A lo sumo, le quedaban tres horas más.
—Si no descubrimos qué tipo de veneno es…
solo le quedan unas tres horas.
Después de eso, sus músculos se bloquearán y su corazón se detendrá —suspiró el Sr.
Brown.
—Ella no va a morir —dijo Leander con los dientes apretados.
Su rostro parecía a punto de estallar en tormenta, y sus manos no dejaban de temblar.
Solo pensar en perder a Vanessa lo aterrorizaba.
Ya había puesto a su equipo dentro de la comisaría a trabajar en reconstruir toda la situación.
Afortunadamente, no era difícil de rastrear: comenzar con esos alborotadores de abajo, interrogarlos y luego encontrar a cualquiera que hubiera tenido contacto físico con Daniel.
Pronto, las cosas se aclararon: una mujer había pagado a un grupo de matones para provocar a Daniel hasta que saltara del edificio.
En medio del caos, otra chica se acercó y clavó una jeringa en el brazo de Vanessa.
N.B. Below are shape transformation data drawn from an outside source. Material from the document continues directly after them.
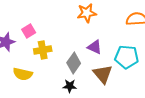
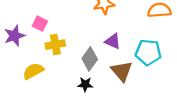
pink square: (29, 31) -> (40, 24), turned -32
yellow semicircle: (23, 74) -> (33, 71), turned 138

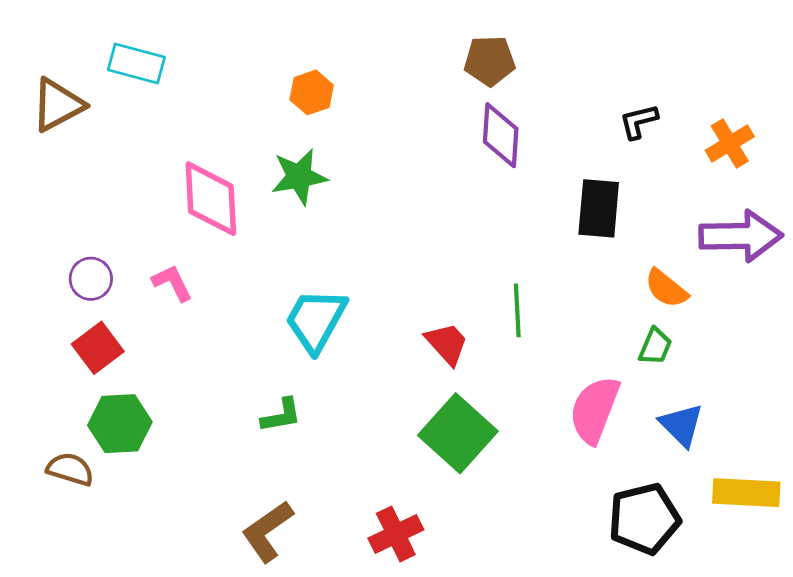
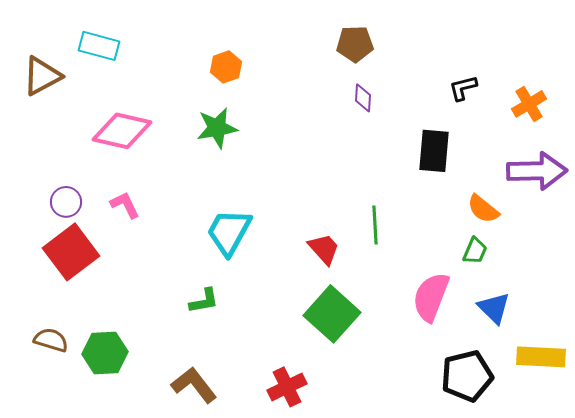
purple diamond: (501, 135) -> (363, 98), size x0.6
pink diamond: (211, 199) -> (122, 131), moved, turned -74
red square: (98, 348) -> (71, 252), size x1.5
green hexagon: (120, 424) -> (105, 353), moved
brown L-shape: (267, 531) -> (194, 385), turned 87

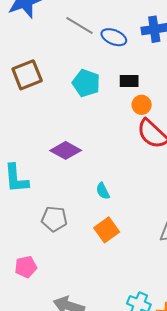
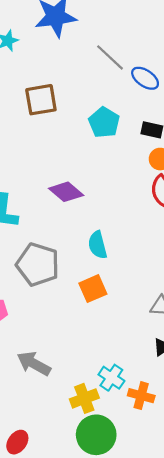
cyan semicircle: (103, 191) -> (98, 245), size x1.4
gray pentagon: (54, 219) -> (38, 264), size x1.5

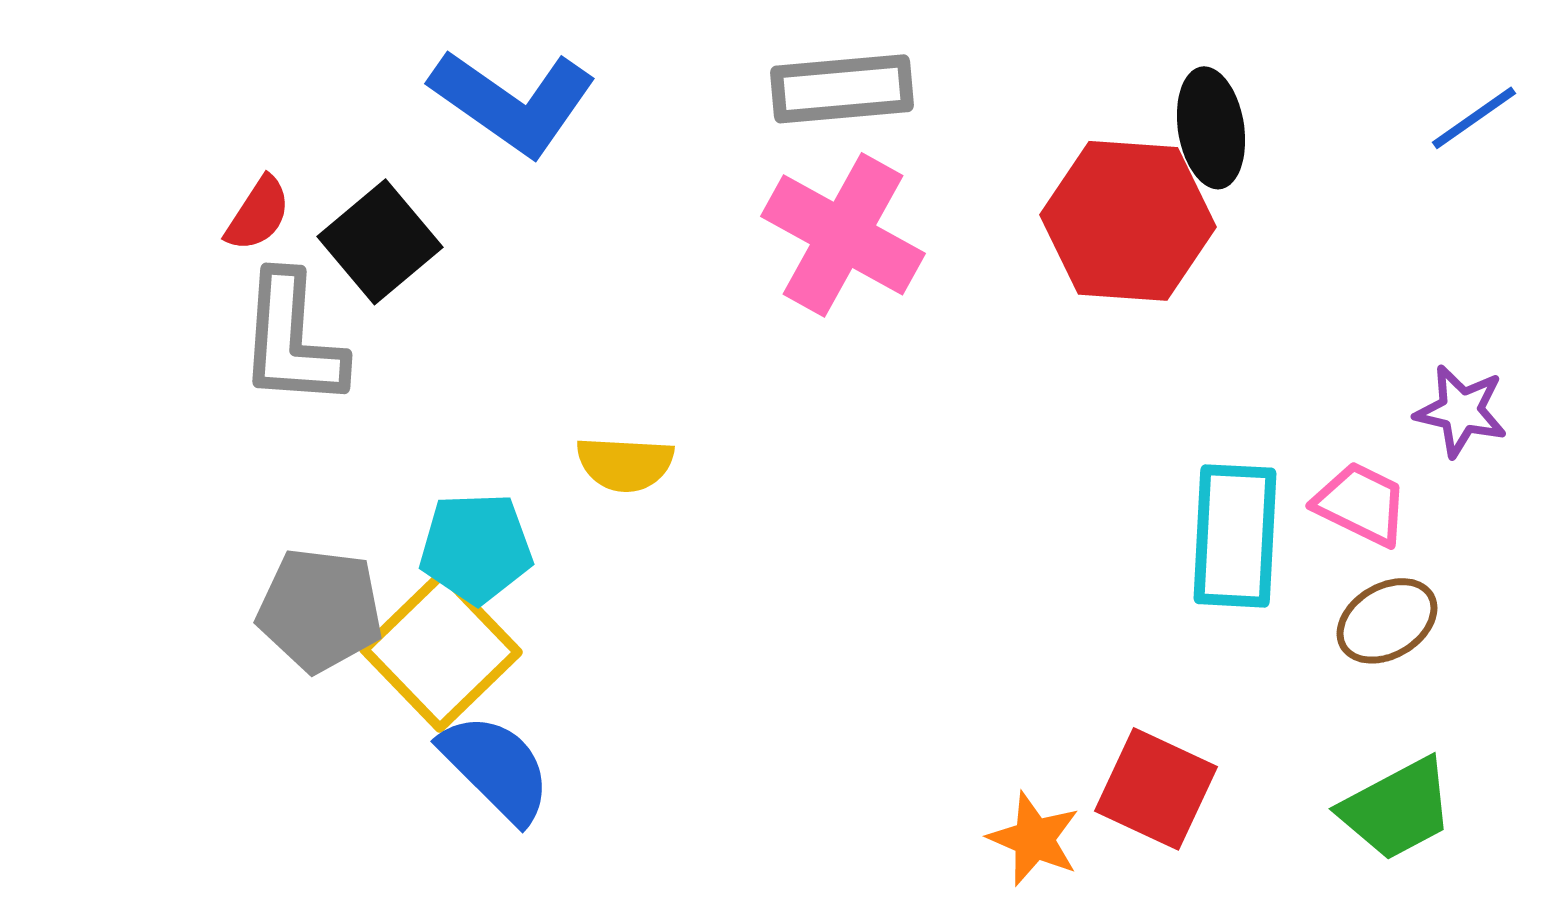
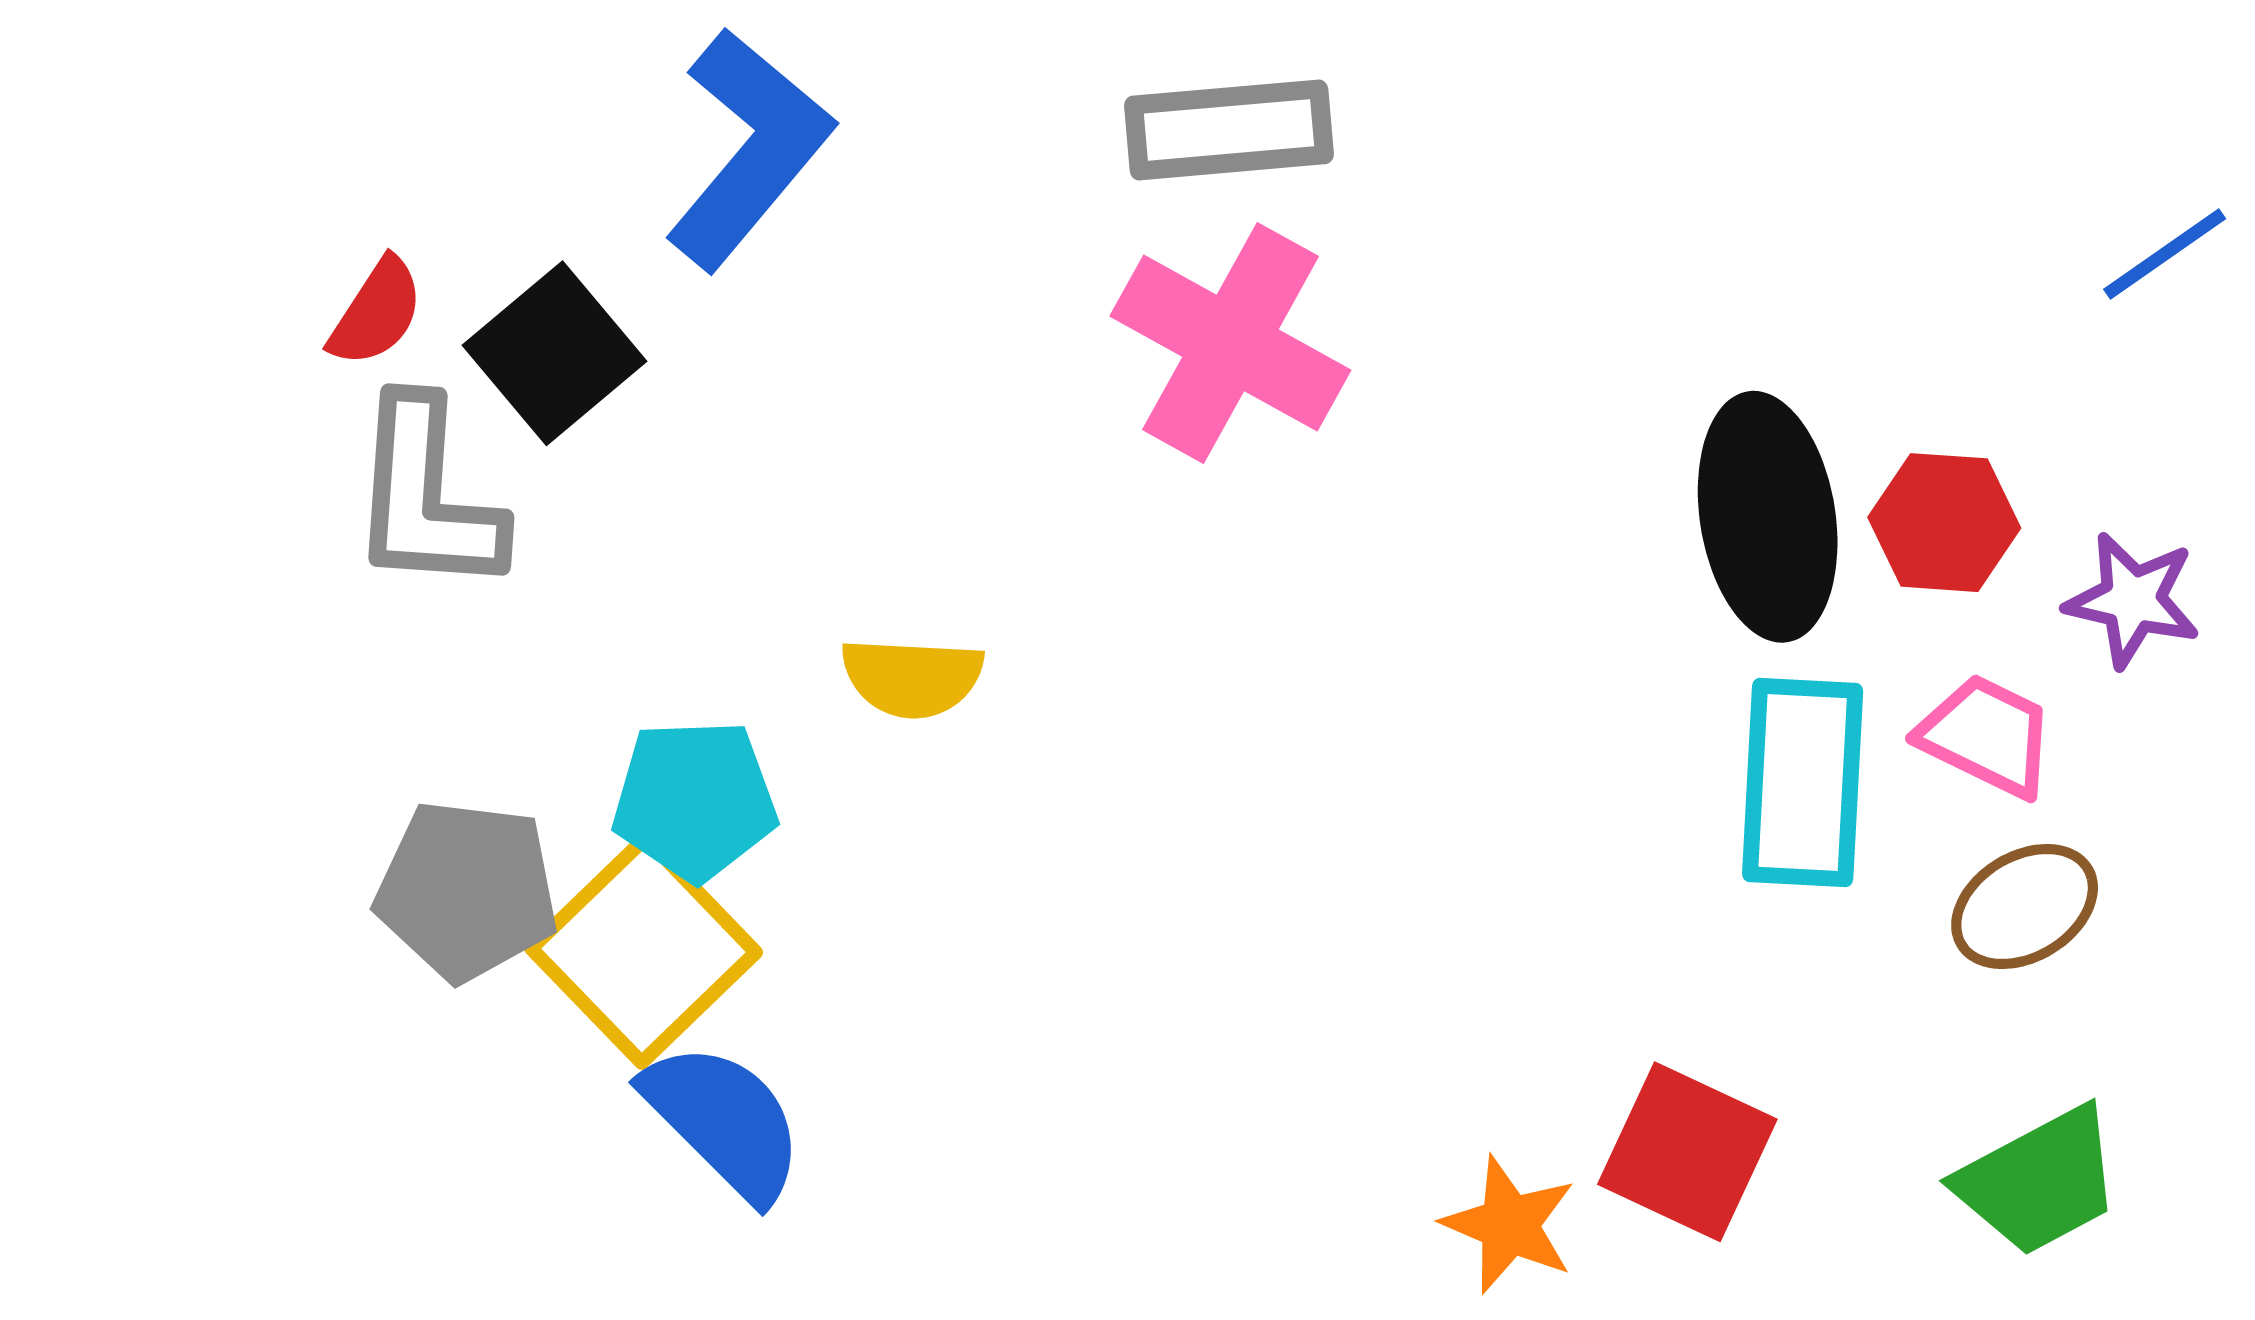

Si Vanessa no hubiera estado tan distraída por la situación de Daniel, podría haber sentido que algo andaba mal.
Pero todo el día había sido una cosa tras otra: primero Maisie, luego Daniel; era como si nunca tuviera un segundo para respirar.
¿Y ese apartamento?
Demasiado perfectamente elegido.
Sin cámaras de seguridad afuera o cerca, ni en la calle, ni en ningún lugar.
Sin pruebas en video de nada.
Los tipos que fueron capturados insistían en que fue David quien empujó a Daniel.
Pero en serio, ¿pensaban que David simplemente se quedaría allí y aceptaría la culpa?
Él ya se había preparado para ese riesgo.
Cuando fue a agarrar a Daniel, secretamente había colocado su teléfono en algún lugar y comenzó a grabar.
El video mostraba claramente a Daniel sacando una jeringa de su propio bolsillo y clavándola directamente en el brazo de David.
Solo entonces el agarre de David se debilitó, y Daniel cayó.
Poco después, alguien apareció con otra pieza clave de metraje: un videógrafo aficionado que casualmente filmó todo el incidente por curiosidad.
Ese avance destrozó la fanfarronería de los matones.
Después de eso, no fue difícil identificar quién les había ordenado atacar a Daniel: resultó ser una mujer llamada Lily.
En el momento en que vieron su nombre, todos se quedaron helados.
La mayoría ya se había olvidado de ella.
Pero eran exactamente personas como Lily —esas jugadoras sigilosas y amargas— las que podían apuñalarte por la espalda cuando menos lo esperabas.
—Traigan a Lily —dijo Leander fríamente.
Estaba de pie fuera de la sala de emergencias, observando impotente mientras los médicos intentaban salvar a Vanessa.
Su corazón se sentía vacío.
Por primera vez, se dio cuenta de cuánto significaba ella para él.